_Work to be completed:_ Below are records. Find each line in them that holds the word "linejoin" and copy it.
Data to examine below:
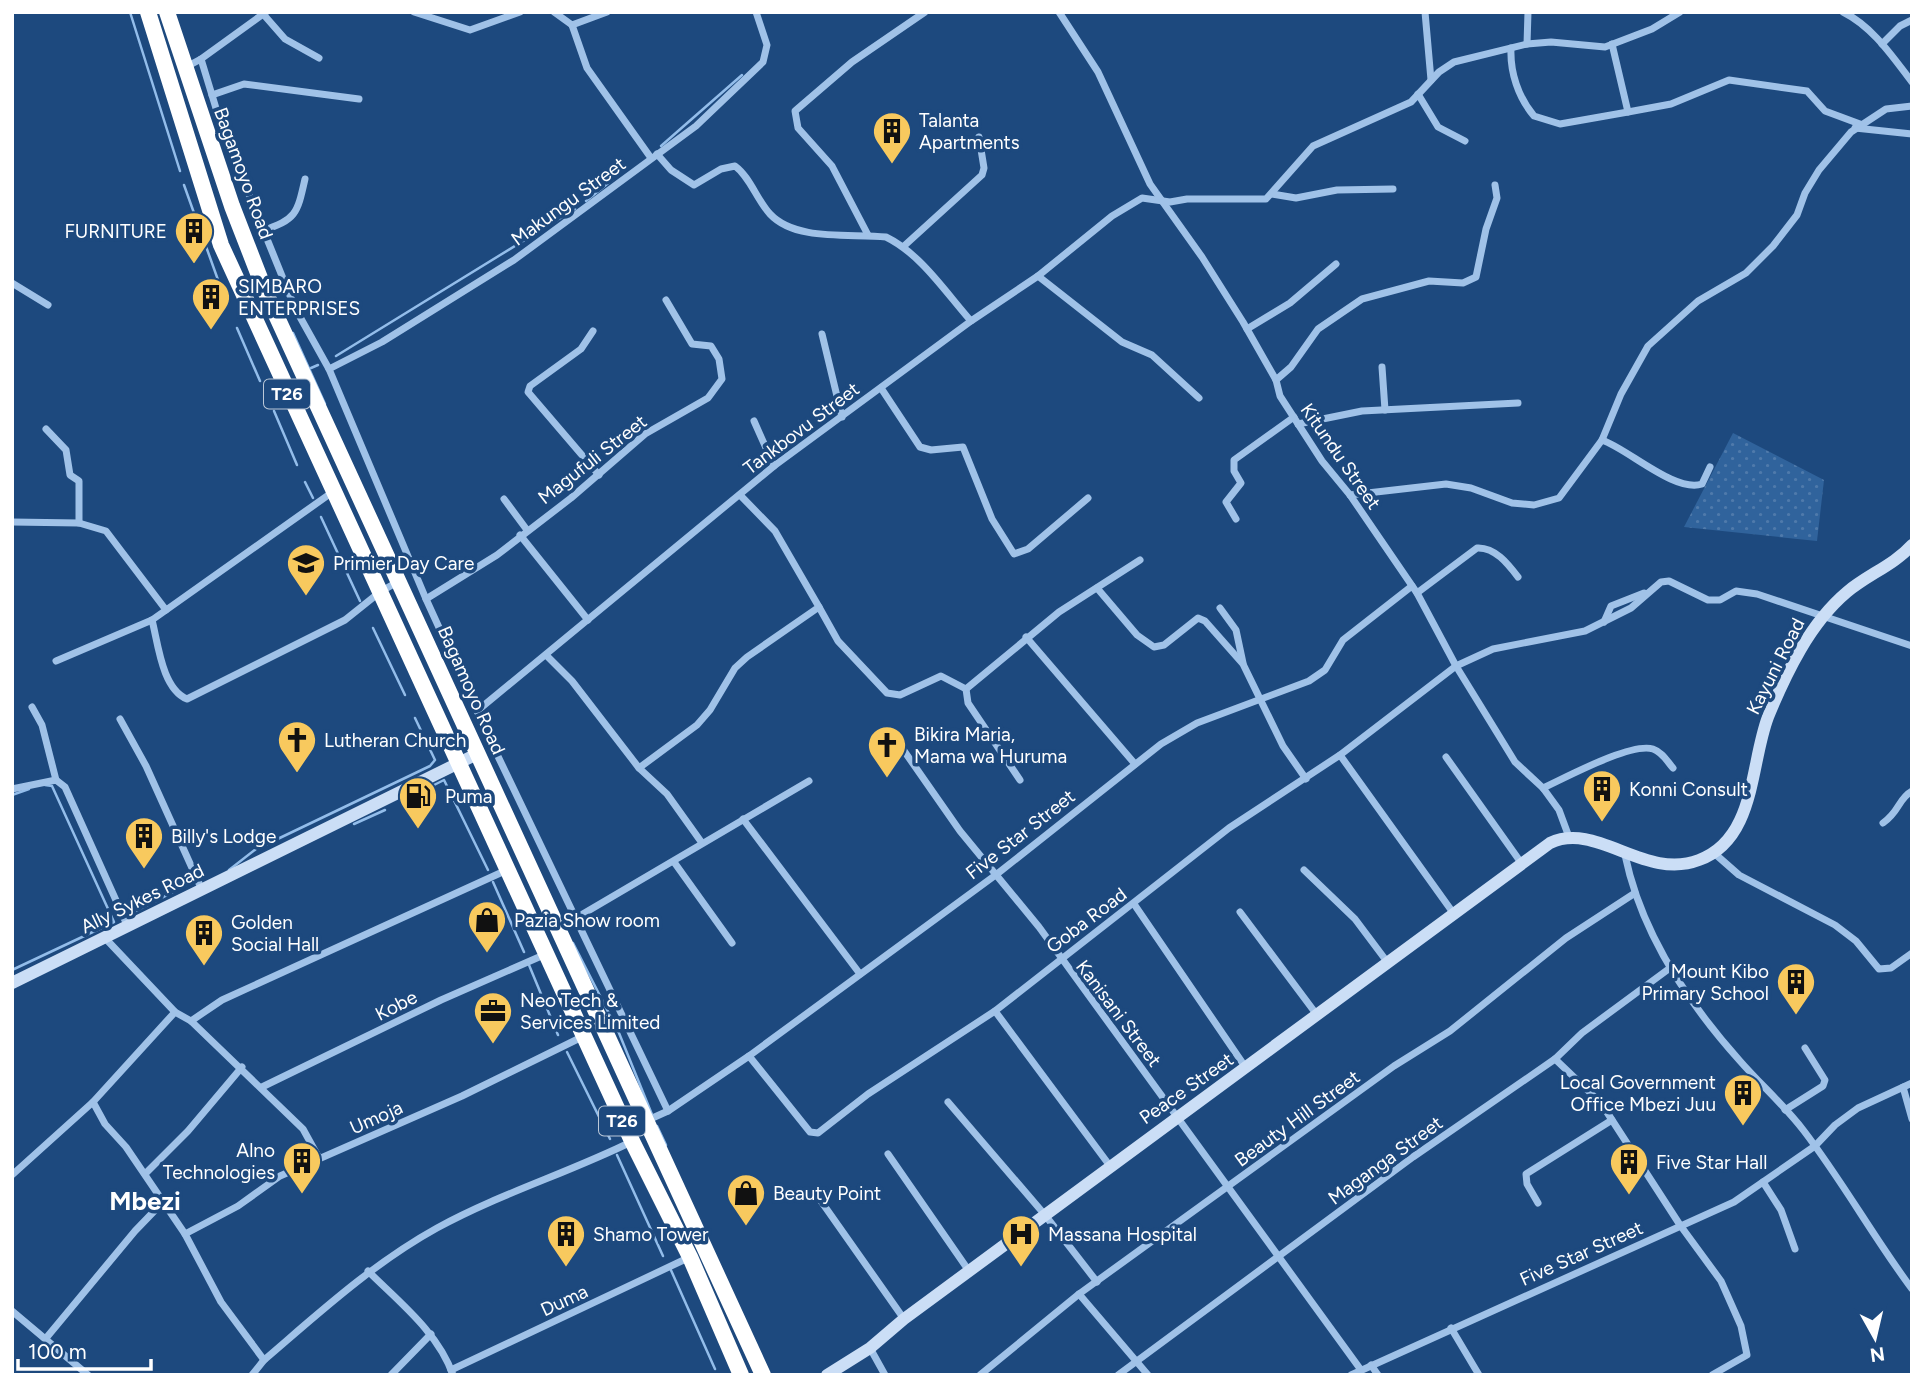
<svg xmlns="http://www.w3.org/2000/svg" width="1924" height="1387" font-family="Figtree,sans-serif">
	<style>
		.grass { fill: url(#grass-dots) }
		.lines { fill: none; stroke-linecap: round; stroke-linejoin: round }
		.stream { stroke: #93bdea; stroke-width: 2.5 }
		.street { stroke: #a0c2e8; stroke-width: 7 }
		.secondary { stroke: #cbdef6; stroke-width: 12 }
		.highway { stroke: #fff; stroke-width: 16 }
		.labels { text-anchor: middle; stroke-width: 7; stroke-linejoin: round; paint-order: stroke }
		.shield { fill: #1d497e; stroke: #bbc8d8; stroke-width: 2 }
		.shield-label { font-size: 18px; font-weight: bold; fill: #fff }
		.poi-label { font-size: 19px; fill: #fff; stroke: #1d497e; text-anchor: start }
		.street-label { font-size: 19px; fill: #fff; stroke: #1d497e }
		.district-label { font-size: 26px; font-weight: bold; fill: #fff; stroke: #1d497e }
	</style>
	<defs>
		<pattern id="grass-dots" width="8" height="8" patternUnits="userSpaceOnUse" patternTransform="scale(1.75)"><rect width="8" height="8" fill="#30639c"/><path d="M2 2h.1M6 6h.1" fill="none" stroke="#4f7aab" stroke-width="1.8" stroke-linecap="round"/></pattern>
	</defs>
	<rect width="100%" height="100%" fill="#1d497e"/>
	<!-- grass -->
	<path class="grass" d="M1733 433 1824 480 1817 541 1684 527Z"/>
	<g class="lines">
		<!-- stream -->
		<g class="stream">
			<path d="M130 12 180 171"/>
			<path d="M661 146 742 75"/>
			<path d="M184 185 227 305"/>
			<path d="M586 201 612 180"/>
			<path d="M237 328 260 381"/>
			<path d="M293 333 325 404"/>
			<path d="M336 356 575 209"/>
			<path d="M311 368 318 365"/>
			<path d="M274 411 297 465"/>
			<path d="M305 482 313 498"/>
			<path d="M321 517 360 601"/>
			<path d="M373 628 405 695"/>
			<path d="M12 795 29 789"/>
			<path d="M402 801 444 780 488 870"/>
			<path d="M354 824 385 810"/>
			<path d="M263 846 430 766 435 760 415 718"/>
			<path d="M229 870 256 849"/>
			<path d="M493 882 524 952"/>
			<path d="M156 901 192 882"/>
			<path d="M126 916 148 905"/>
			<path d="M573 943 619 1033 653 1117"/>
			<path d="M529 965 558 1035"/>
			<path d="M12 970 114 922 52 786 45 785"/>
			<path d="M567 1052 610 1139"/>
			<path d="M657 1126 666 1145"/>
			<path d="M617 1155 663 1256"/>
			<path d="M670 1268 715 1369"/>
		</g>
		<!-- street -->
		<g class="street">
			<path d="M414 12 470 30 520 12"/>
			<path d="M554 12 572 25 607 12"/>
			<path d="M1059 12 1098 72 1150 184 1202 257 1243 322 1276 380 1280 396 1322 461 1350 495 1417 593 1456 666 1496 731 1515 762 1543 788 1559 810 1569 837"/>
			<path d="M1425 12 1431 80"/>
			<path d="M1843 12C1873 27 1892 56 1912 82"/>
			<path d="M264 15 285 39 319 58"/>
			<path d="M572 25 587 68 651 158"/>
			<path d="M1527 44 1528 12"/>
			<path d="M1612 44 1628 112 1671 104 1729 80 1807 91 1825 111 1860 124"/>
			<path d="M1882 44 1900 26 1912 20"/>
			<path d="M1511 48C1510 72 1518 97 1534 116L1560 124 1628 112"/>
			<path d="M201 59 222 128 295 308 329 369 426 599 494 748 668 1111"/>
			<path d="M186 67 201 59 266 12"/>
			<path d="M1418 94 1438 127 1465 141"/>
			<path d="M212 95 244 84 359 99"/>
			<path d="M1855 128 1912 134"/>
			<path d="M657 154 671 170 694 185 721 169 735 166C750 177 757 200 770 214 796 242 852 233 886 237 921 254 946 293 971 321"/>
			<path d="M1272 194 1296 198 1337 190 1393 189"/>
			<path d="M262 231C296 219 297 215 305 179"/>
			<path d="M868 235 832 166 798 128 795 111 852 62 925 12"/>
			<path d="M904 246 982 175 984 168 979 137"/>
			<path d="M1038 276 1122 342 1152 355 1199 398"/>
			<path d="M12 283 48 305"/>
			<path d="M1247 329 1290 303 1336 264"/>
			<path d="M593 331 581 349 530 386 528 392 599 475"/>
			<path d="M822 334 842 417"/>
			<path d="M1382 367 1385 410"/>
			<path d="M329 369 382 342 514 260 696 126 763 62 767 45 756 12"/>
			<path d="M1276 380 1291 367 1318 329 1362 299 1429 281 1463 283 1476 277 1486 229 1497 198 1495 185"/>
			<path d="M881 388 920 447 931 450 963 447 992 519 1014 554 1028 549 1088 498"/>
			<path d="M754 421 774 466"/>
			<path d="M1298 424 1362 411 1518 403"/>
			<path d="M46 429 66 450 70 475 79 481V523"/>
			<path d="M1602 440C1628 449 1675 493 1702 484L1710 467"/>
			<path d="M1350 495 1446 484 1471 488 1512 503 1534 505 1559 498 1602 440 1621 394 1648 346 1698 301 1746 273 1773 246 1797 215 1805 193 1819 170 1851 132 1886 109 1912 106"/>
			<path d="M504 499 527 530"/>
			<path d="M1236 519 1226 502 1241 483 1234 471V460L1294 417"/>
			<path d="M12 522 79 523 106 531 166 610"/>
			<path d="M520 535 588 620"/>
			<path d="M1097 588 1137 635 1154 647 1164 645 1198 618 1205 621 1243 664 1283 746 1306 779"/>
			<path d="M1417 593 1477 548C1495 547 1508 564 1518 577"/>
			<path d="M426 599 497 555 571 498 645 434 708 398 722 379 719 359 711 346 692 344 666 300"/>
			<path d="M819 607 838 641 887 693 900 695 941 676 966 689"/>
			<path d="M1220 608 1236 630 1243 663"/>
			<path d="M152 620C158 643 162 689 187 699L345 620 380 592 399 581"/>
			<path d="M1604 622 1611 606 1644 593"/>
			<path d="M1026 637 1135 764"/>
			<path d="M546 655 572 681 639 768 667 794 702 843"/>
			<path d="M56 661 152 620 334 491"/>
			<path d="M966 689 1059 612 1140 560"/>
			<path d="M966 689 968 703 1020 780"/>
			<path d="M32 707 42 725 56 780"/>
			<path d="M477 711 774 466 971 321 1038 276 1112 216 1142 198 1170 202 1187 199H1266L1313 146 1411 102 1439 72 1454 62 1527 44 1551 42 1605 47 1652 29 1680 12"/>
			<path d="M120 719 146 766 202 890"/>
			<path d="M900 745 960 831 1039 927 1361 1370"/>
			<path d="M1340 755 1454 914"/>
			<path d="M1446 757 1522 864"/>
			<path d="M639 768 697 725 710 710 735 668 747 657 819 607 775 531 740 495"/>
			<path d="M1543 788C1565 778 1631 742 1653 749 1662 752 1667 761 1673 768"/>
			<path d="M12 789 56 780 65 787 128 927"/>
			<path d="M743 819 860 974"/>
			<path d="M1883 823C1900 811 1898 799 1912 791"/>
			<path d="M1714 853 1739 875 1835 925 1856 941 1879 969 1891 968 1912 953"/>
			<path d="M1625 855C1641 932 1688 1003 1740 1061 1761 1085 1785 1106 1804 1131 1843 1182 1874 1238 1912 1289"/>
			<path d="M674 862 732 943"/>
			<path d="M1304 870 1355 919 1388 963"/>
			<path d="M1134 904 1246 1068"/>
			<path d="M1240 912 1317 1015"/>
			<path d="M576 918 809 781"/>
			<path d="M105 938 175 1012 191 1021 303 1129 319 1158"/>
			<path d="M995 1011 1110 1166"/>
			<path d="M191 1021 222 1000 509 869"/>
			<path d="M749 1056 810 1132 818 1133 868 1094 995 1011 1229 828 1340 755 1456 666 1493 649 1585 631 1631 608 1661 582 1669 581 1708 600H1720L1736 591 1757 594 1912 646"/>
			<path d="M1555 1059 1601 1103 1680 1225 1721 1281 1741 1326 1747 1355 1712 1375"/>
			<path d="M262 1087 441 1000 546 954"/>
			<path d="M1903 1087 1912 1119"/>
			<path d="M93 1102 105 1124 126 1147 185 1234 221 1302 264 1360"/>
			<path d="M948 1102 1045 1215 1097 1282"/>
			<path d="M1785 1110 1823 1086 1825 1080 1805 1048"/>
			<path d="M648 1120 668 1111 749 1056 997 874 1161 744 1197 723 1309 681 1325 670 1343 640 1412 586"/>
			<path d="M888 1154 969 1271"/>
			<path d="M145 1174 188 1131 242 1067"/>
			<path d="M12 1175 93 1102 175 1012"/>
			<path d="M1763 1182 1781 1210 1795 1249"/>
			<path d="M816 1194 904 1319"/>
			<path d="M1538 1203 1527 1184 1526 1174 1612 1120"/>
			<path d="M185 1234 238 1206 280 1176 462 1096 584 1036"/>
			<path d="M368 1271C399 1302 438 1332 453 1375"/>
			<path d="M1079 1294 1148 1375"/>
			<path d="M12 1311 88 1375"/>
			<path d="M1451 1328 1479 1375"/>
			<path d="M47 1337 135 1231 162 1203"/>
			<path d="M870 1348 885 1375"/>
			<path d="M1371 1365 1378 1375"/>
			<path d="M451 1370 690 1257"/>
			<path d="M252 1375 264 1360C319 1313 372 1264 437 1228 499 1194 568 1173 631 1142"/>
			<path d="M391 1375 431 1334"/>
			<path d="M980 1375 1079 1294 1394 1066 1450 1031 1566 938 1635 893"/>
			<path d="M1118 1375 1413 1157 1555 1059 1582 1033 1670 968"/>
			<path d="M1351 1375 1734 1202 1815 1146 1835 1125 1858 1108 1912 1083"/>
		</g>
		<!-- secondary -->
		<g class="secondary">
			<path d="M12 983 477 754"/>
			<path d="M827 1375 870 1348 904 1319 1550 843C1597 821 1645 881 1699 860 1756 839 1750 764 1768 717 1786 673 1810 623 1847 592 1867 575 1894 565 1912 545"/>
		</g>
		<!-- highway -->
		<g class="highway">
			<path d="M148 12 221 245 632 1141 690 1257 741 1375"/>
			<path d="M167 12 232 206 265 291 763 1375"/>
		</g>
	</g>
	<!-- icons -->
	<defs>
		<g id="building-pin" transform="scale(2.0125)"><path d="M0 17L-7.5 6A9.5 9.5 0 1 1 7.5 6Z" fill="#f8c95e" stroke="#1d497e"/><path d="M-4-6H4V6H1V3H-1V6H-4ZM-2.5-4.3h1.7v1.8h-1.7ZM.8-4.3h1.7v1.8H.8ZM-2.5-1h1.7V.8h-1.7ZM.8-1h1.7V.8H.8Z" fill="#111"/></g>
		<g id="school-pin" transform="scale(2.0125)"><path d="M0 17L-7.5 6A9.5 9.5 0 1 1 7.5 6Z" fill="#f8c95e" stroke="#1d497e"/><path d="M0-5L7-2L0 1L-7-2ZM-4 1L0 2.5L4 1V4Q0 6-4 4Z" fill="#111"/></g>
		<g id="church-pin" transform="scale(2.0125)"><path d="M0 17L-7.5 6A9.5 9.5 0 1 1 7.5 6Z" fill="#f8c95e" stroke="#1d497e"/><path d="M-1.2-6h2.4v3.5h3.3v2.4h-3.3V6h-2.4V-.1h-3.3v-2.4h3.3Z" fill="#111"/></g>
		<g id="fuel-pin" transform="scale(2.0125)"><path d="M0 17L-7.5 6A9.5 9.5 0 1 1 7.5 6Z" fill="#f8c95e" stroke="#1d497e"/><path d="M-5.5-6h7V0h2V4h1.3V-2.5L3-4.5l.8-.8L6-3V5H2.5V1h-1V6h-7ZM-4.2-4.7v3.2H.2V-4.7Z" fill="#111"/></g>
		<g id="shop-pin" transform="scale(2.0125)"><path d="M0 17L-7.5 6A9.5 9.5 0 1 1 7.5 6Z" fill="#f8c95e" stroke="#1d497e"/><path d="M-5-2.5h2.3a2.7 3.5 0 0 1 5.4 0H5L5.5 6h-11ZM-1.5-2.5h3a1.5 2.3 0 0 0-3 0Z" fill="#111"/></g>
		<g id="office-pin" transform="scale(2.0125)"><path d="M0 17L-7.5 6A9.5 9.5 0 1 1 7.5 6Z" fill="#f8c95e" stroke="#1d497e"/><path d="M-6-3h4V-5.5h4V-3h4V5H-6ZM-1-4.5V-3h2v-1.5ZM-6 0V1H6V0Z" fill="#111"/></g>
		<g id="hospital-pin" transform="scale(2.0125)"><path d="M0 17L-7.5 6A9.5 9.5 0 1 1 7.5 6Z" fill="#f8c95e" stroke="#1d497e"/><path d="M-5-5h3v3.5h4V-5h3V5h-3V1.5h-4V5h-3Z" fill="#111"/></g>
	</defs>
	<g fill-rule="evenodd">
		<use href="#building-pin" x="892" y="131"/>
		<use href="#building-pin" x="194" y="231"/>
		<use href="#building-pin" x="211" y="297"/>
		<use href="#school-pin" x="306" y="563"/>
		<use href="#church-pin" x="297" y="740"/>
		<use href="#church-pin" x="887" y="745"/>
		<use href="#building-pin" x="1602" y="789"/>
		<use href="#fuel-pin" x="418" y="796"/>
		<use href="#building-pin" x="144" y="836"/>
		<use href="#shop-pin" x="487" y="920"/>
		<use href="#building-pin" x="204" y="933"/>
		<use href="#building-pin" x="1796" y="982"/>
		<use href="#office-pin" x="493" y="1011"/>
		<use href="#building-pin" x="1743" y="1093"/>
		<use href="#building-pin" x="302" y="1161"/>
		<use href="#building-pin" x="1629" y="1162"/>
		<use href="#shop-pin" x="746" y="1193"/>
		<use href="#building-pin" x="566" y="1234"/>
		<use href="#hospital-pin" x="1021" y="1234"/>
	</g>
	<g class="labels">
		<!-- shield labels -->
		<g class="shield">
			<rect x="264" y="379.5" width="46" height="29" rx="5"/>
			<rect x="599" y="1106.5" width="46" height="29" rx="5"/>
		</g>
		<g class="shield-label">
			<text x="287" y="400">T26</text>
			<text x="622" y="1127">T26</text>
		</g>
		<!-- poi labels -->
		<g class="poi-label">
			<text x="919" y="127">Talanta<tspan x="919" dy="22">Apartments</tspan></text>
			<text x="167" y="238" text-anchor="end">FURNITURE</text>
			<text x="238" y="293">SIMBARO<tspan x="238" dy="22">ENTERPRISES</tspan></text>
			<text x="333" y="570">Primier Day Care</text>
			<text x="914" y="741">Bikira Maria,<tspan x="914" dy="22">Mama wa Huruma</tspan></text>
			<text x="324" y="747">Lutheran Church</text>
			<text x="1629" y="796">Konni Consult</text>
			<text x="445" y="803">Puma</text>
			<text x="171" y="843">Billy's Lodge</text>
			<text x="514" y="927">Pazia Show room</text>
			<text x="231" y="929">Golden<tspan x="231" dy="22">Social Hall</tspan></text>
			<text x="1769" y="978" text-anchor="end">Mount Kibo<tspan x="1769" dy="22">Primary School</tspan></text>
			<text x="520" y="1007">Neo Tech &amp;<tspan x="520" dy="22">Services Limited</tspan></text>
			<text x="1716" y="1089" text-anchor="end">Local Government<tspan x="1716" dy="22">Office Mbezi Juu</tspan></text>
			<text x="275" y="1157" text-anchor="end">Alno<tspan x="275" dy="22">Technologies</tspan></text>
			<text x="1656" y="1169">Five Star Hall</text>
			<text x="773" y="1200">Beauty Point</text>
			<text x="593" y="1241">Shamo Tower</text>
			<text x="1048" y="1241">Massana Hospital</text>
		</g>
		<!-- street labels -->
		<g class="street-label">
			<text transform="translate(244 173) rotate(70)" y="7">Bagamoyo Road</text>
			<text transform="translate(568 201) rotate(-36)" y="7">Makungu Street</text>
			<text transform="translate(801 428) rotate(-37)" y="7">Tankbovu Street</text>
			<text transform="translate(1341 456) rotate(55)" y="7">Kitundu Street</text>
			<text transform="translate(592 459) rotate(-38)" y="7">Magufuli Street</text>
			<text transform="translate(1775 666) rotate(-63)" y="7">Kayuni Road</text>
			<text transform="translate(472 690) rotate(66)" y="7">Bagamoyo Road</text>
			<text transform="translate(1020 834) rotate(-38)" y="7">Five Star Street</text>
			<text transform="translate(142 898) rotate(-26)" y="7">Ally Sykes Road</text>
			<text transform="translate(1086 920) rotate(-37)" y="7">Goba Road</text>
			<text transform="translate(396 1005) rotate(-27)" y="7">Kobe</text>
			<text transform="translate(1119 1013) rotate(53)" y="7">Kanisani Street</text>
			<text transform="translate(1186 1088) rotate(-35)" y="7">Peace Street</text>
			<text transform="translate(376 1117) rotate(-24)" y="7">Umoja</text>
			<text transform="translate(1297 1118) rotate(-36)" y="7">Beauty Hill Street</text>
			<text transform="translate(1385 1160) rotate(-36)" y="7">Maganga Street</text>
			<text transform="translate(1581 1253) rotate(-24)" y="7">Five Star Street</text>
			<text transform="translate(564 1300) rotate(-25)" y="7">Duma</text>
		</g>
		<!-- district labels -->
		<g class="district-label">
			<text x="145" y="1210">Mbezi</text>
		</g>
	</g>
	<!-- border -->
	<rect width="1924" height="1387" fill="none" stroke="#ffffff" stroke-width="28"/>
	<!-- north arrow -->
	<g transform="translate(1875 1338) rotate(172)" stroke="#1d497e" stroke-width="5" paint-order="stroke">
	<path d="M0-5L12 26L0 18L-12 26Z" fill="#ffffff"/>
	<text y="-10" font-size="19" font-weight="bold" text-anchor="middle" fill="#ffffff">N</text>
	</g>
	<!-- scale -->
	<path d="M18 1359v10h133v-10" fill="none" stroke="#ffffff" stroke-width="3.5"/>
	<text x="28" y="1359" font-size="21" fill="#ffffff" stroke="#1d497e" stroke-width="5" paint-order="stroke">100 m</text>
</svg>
End of Data to examine.
_Solution to the problem:_
		.lines { fill: none; stroke-linecap: round; stroke-linejoin: round }
		.labels { text-anchor: middle; stroke-width: 7; stroke-linejoin: round; paint-order: stroke }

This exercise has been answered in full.